Michael P. Reilly arcege@shore.net
Mon, 5 Mar 2001 07:59:41 -0500 (EST)


> On Mon, Mar 05, 2001 at 11:26:19AM -0000, alan.gauld@bt.com wrote:
> > > I would welcome some comments from anyone as to the
> > > comparative advantages of the following
> > > >     type(mystr) == types.StringType
> > 
> > This works best if you are checkjing for type several 
> > times since the import overhead only gets called once.
> > 
> > > >     type(mystr) == type("") 
> > 
> > This is better if you only do it once since the extra 
> > function call is probably faster than importing the 
> > type module.
> 
> Since type has to return a Type itself, I bet it also imports the type
> module itself (or the equivalent in C). It's not just a function call, it
> has to decide what type 'mystr' is, and then it has to decide what type "" is.

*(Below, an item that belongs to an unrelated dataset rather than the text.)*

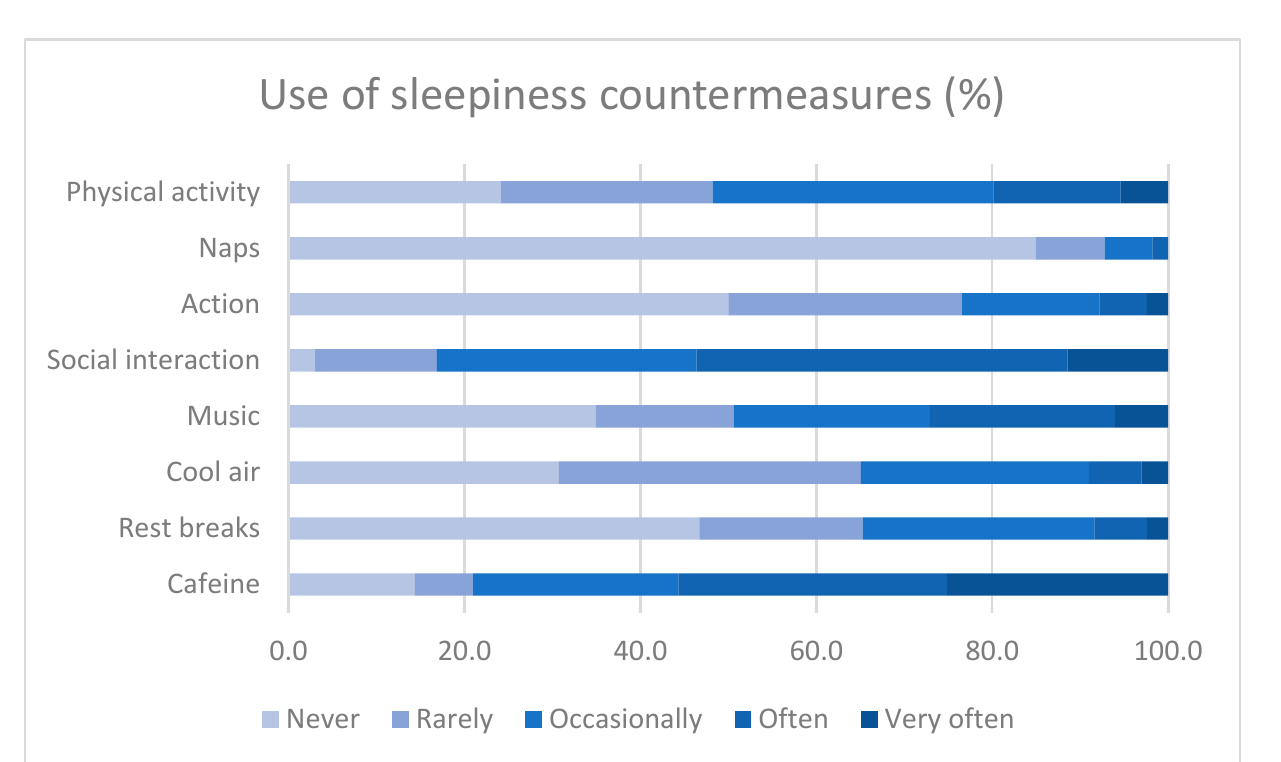
Figure 3. Frequency distribution for the perceived efficiency of sleepiness countermeasures. 3.5. Other Strategies in Case of Severe Sleepiness Only 9% of the respondents have ever asked not to take a shift due to severe fatigue. When they feel sleepy on the bridge, 76.5% do not ask to be replaced, 15.3% do so rarely,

Actually, no.  There is an ob_type field in the PyObject structure (the
C data structure for all Python objects).  This is what is returned by
the type() function.  The types module will basically retrieve these
values for each built-in data type.  The built-in type() function would
likely be much faster than a reference into a module.

> *fiddle with profiler*
> 
> Hmm, oddly enough, the second is a lot faster, even if the import only
> happens once for 500,000 iterations. So much for reasoning about efficiency
> :).
> 
> I still don't like the way 'type(mystr) == type("")' looks, and I don't
> think decisions like this should be made based on speed (after all, why not
> use C if you want to do premature optimization...), but whatever.

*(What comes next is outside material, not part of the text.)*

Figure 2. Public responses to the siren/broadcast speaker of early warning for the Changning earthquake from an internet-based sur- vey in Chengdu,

I agree.  Myself, I find 'type(mystr) is types.StringType' and
'isinstance(mystr, types.StringType)' far more clear than 'type(mystr)
is type("")'

  -Arcege

PS: The type objects are unique so using the identity (is, is not)
operators will be faster than the equivalence (==,!=,<>) operators.
And in terms of style, "is" is more clear than "==", for me anyway.